Suppose $\mathcal{X}$ and $\mathcal{Y}$ are normed vector spaces and $T\in L(\mathcal{X},\mathcal{Y})$. Let $N(T)=\{x\in \mathcal{X}: Tx=0\}$ be the kernel.
a) $N(T)$ is a closed subspace of $\mathcal{X}$
Here is my proof:
For a sequence $x_n\in N(T)$, suppose $x_n\to x\in \mathcal{X}$, we have $\Vert T(x_n)-T(x)\Vert\leq \Vert T\Vert\Vert x_n-x\Vert\to 0$. So $\Vert T(x)\Vert=\Vert T(x_n)-T(x)\Vert=0$ which implies $T(x)=0$. Thus, $x\in N(T)$ which gives that $N(T)$ is closed.
Is it right?
b) There is a unique $S\in L(\mathcal{X}/ N(T), \mathcal{Y})$ s.t. $T(x)=S(\pi(x))$ where $\pi: \mathcal{X}\to \mathcal{X}/N(T)$ is the projection. Moreover, $\Vert S\Vert=\Vert T\Vert$.
But HOW TO prove b)?
Your backslash should be a slash, it's just the quotient. You define $$\tag1 S(x+N(T))=Tx. $$ This is well-defined because if $x+N(T)=y+N(T)$ then $x-y\in N(T)$ and so $Tx=Ty$. The equation $S\circ\pi=T$ is precisely $(1)$.

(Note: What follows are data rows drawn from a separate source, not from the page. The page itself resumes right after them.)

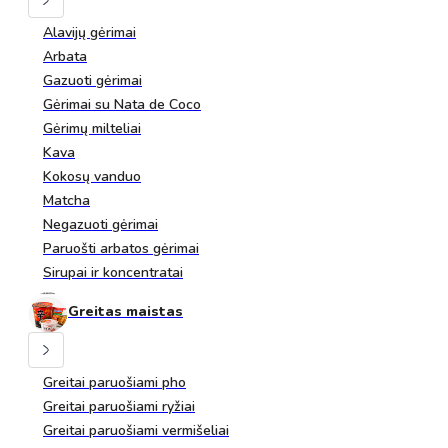
Alavijų gėrimai
Arbata
Gazuoti gėrimai
Gėrimai su Nata de Coco
Gėrimų milteliai
Kava
Kokosų vanduo
Matcha
Negazuoti gėrimai
Paruošti arbatos gėrimai
Sirupai ir koncentratai
Greitas maistas
Greitai paruošiami pho
Greitai paruošiami ryžiai
Greitai paruošiami vermišeliai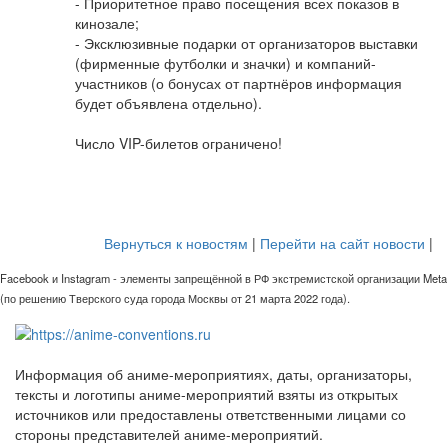
- Приоритетное право посещения всех показов в
кинозале;
- Эксклюзивные подарки от организаторов выставки
(фирменные футболки и значки) и компаний-
участников (о бонусах от партнёров информация
будет объявлена отдельно).
Число VIP-билетов ограничено!
Вернуться к новостям
|
Перейти на сайт новости
|
Facebook и Instagram - элементы запрещённой в РФ экстремистской организации Meta
(по решению Тверского суда города Москвы от 21 марта 2022 года).
Информация об аниме-мероприятиях, даты, организаторы,
тексты и логотипы аниме-мероприятий взяты из открытых
источников или предоставлены ответственными лицами со
стороны представителей аниме-мероприятий.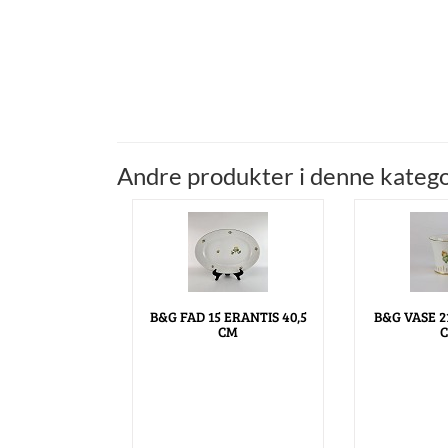
Andre produkter i denne katego
B&G FAD 15 ERANTIS 40,5
B&G VASE 2
CM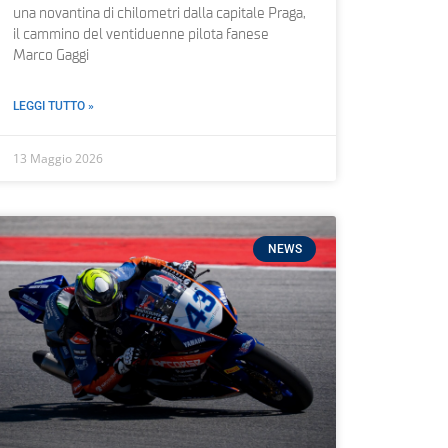
una novantina di chilometri dalla capitale Praga,
il cammino del ventiduenne pilota fanese
Marco Gaggi
LEGGI TUTTO »
13 Maggio 2026
NEWS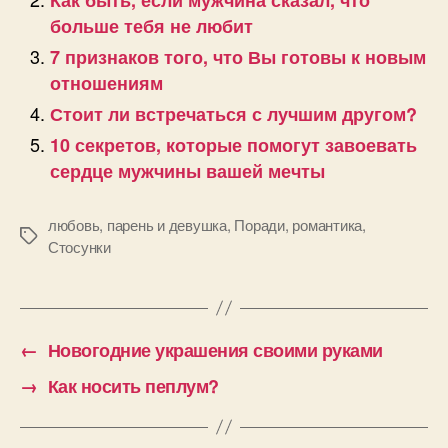
больше тебя не любит
7 признаков того, что Вы готовы к новым
отношениям
Стоит ли встречаться с лучшим другом?
10 секретов, которые помогут завоевать
сердце мужчины вашей мечты
любовь
,
парень и девушка
,
Поради
,
романтика
,
Позначки
Стосунки
←
Новогодние украшения своими руками
→
Как носить пеплум?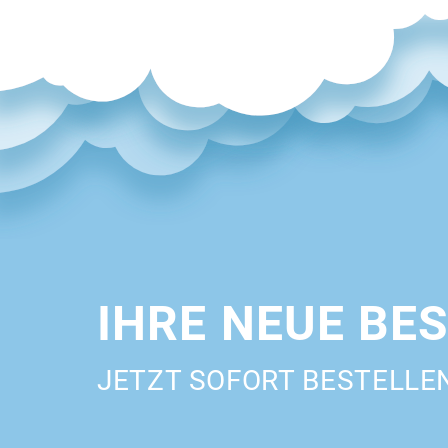
IHRE NEUE BE
JETZT SOFORT BESTELLE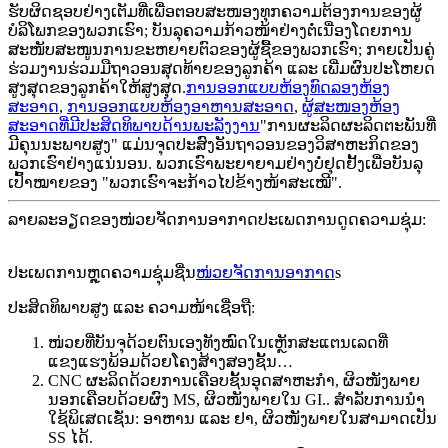
ຮັບຜິດຊອບຢ່າງເຕັມທີ່ເພື່ອຕອບສະໜອງທຸກຄວາມຕ້ອງການຂອງຜູ້
ບໍລິໂພກຂອງພວກເຮົາ; ບັນລຸຄວາມກ້າວໜ້າຢ່າງຕໍ່ເນື່ອງໂດຍການ
ສະໜັບສະໜູນການຂະຫຍາຍຕົວຂອງຜູ້ຊື້ຂອງພວກເຮົາ; ກາຍເປັນຄູ່
ຮ່ວມງານຮ່ວມມືຖາວອນສຸດທ້າຍຂອງລູກຄ້າ ແລະ ເພີ່ມຜົນປະໂຫຍດ
ສູງສຸດຂອງລູກຄ້າໃຫ້ສູງສຸດ.
ການອອກແບບຫ້ອງທົດລອງຫ້ອງ
ສະອາດ
,
ການອອກແບບຫ້ອງອາຫານສະອາດ
,
ຜູ້ສະໜອງຫ້ອງ
ສະອາດທີ່ມີປະສິດທິພາບດ້ານພະລັງງານ
"ການຜະລິດຜະລິດຕະພັນທີ່
ມີຄຸນນະພາບສູງ" ແມ່ນຈຸດປະສົງອັນຖາວອນຂອງວິສາຫະກິດຂອງ
ພວກເຮົາຢ່າງແນ່ນອນ. ພວກເຮົາພະຍາຍາມຢ່າງບໍ່ຢຸດຢັ້ງເພື່ອບັນລຸ
ເປົ້າໝາຍຂອງ "ພວກເຮົາຈະກ້າວໄປຂ້າງໜ້າສະເໝີ".
ລາຍລະອຽດຂອງໜ່ວຍຈັດການອາກາດປະເພດການດູດຄວາມຊຸ່ມ:
ປະເພດການຫຼຸດຄວາມຊຸ່ມຊື່ນ
ໜ່ວຍຈັດການອາກາດ
s
ປະສິດທິພາບສູງ ແລະ ຄວາມໜ້າເຊື່ອຖື:
ໜ່ວຍທີ່ບັນຈຸດ້ວຍຕົນເອງທັງໝົດໃນເຫຼັກສະແຕນເລດທີ່
ແຂງແຮງພ້ອມດ້ວຍໂຄງສ້າງສອງຊັ້ນ…
CNC ຜະລິດດ້ວຍການເຄືອບຊັ້ນອຸດສາຫະກໍາ, ຜິວໜັງພາຍ
ນອກເຄືອບດ້ວຍຜົງ MS, ຜິວໜັງພາຍໃນ GI.. ສຳລັບການນຳ
ໃຊ້ພິເສດເຊັ່ນ: ອາຫານ ແລະ ຢາ, ຜິວໜັງພາຍໃນສາມາດເປັນ
SS ໄດ້.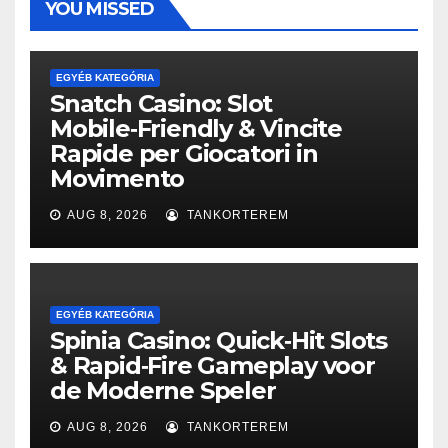
YOU MISSED
EGYÉB KATEGÓRIA
Snatch Casino: Slot
Mobile‑Friendly & Vincite
Rapide per Giocatori in
Movimento
AUG 8, 2026
TANKORTEREM
EGYÉB KATEGÓRIA
Spinia Casino: Quick‑Hit Slots
& Rapid‑Fire Gameplay voor
de Moderne Speler
AUG 8, 2026
TANKORTEREM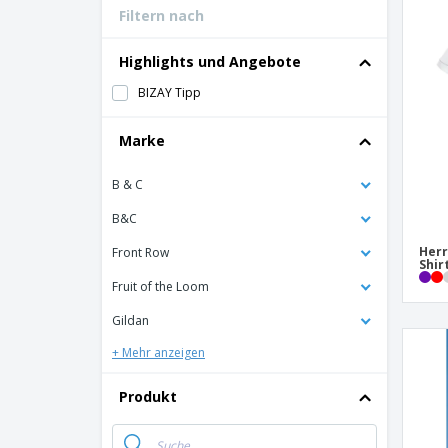
Filtern nach
Bonuskarten
T-Shirts
Highlights und Angebote
Magnete
BIZAY Tipp
Planen
Marke
B & C
B&C
Herr
Front Row
Shir
Fruit of the Loom
Gildan
+ Mehr anzeigen
Produkt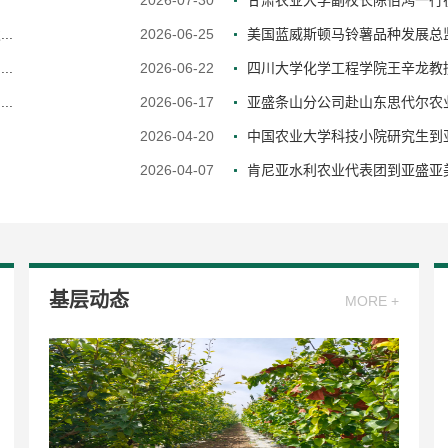
2026-07-30
甘肃农业大学副校长陈佰鸿一行
..
2026-06-25
美国蓝威斯顿马铃薯品种发展总监Th
..
2026-06-22
四川大学化学工程学院王辛龙教授
..
2026-06-17
亚盛条山分公司赴山东思代尔农
2026-04-20
中国农业大学科技小院研究生到亚
2026-04-07
肯尼亚水利农业代表团到亚盛亚
基层动态
MORE +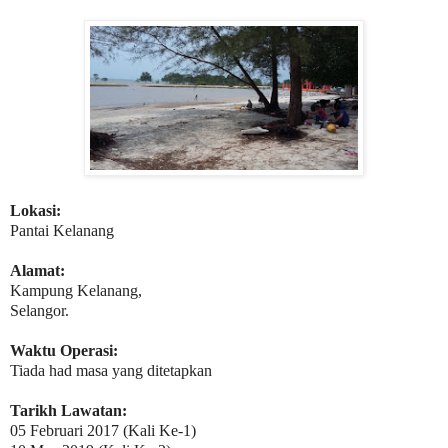
Lokasi:
Pantai Kelanang
Alamat:
Kampung Kelanang,
Selangor.
Waktu Operasi:
Tiada had masa yang ditetapkan
Tarikh Lawatan:
05 Februari 2017 (Kali Ke-1)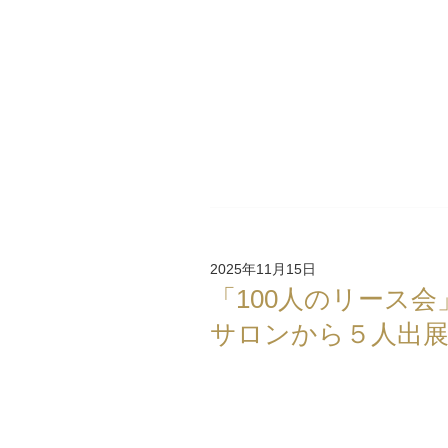
2025年11月15日
「100人のリース会
サロンから５人出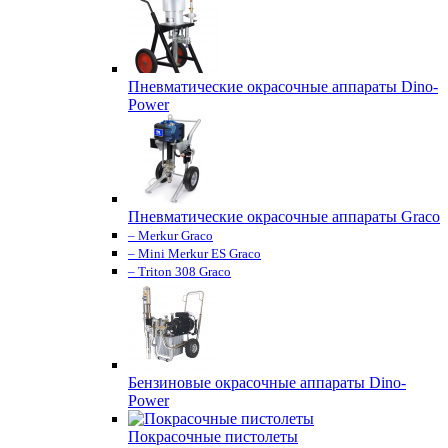
Пневматические окрасочные аппараты Dino-
Power
Пневматические окрасочные аппараты Graco
– Merkur Graco
– Mini Merkur ES Graco
– Triton 308 Graco
Бензиновые окрасочные аппараты Dino-
Power
Покрасочные пистолеты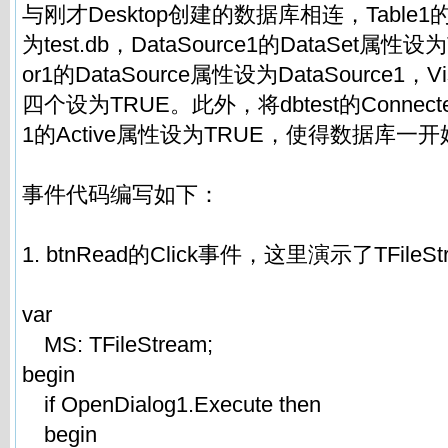
与刚才Desktop创建的数据库相连，Table1的
为test.db，DataSource1的DataSet属性设为T
or1的DataSource属性设为DataSource1，Vi
四个设为TRUE。此外，将dbtest的Connecte
1的Active属性设为TRUE，使得数据库
事件代码编写如下：
1. btnRead的Click事件，这里演示了TFile
var
MS: TFileStream;
begin
if OpenDialog1.Execute then
begin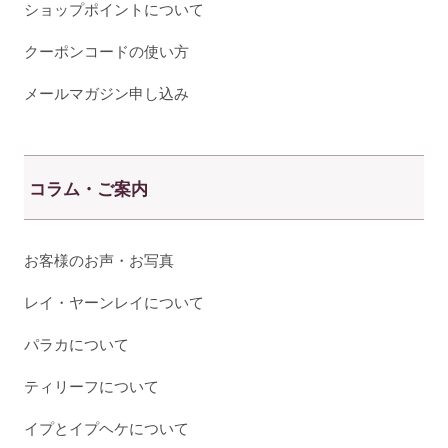
ショップポイントについて
クーポンコードの使い方
メールマガジン申し込み
コラム・ご案内
お客様のお声・お写真
レイ・ヤーンレイについて
パラカについて
ティリーフについて
イプとイプヘケについて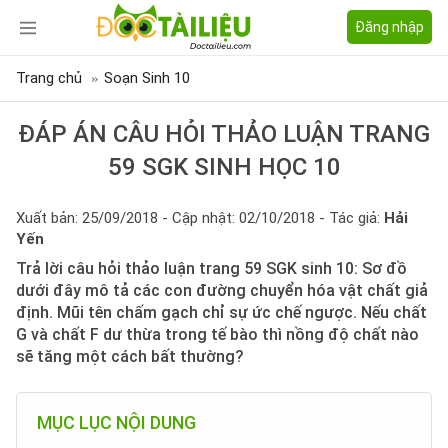
Đăng nhập
Trang chủ
Soạn Sinh 10
ĐÁP ÁN CÂU HỎI THẢO LUẬN TRANG
59 SGK SINH HỌC 10
Xuất bản: 25/09/2018 - Cập nhật: 02/10/2018 - Tác giả:
Hải
Yến
Trả lời câu hỏi thảo luận trang 59 SGK sinh 10: Sơ đồ
dưới đây mô tả các con đường chuyển hóa vật chất giả
định. Mũi tên chấm gạch chỉ sự ức chế ngược. Nếu chất
G và chất F dư thừa trong tế bào thì nồng độ chất nào
sẽ tăng một cách bất thường?
MỤC LỤC NỘI DUNG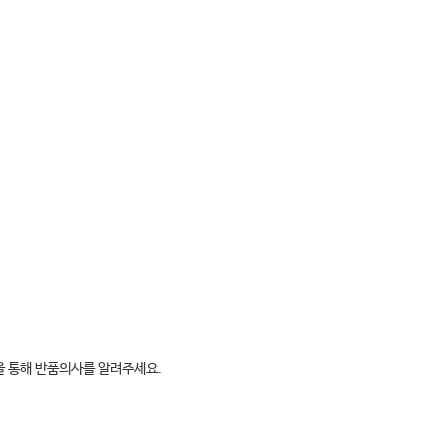
판을 통해 반품의사를 알려주세요.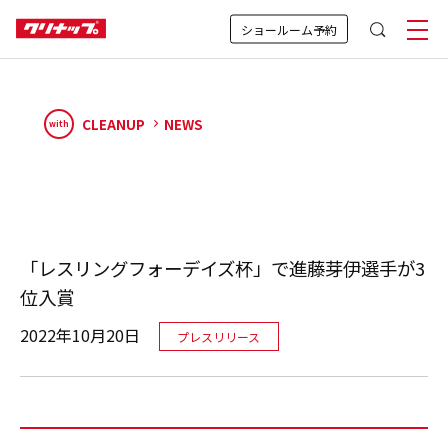
ショールーム予約
CLEANUP
NEWS
with
「レスリングフォーデイズ杯」で進藤芽伊選手が3
位入賞
2022年10月20日
プレスリリース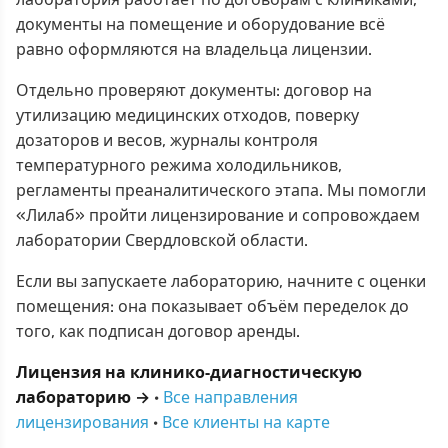
документы на помещение и оборудование всё
равно оформляются на владельца лицензии.
Отдельно проверяют документы: договор на
утилизацию медицинских отходов, поверку
дозаторов и весов, журналы контроля
температурного режима холодильников,
регламенты преаналитического этапа. Мы помогли
«Лилаб» пройти лицензирование и сопровождаем
лаборатории Свердловской области.
Если вы запускаете лабораторию, начните с оценки
помещения: она показывает объём переделок до
того, как подписан договор аренды.
Лицензия на клинико-диагностическую
лабораторию →
·
Все направления
лицензирования
·
Все клиенты на карте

Finally, given $\varepsilon>0$, there exists $x$ with $\|x\|=1$ and such that $\|Tx\|>\|T\|-\varepsilon$. As $\pi$ is a contraction, $\|x+N(T)\|\leq 1$. So $$ \|S(x+N(T))\|=\|Tx\|>\|T\|-\varepsilon\geq(\|T\|-\varepsilon)\,\|x+N(T)\|. $$ Thus $\|S\|\geq\|T\|-\varepsilon$. As $\varepsilon$ was arbitrary, $\|S\|\geq\|T\|$. On the other hand, for any $y\in N(T)$ $$ \|S(x+N(T))\|=\|Tx\|=\|T(x+y)\|\leq\|T\|\,\|x+y\|. $$ Taking infimum over $y$, we get $$\|S(x+N(T))\|\leq\|T\|\,\|x+N(T)\|,$$ and so $\|S\|\leq\|T\|$.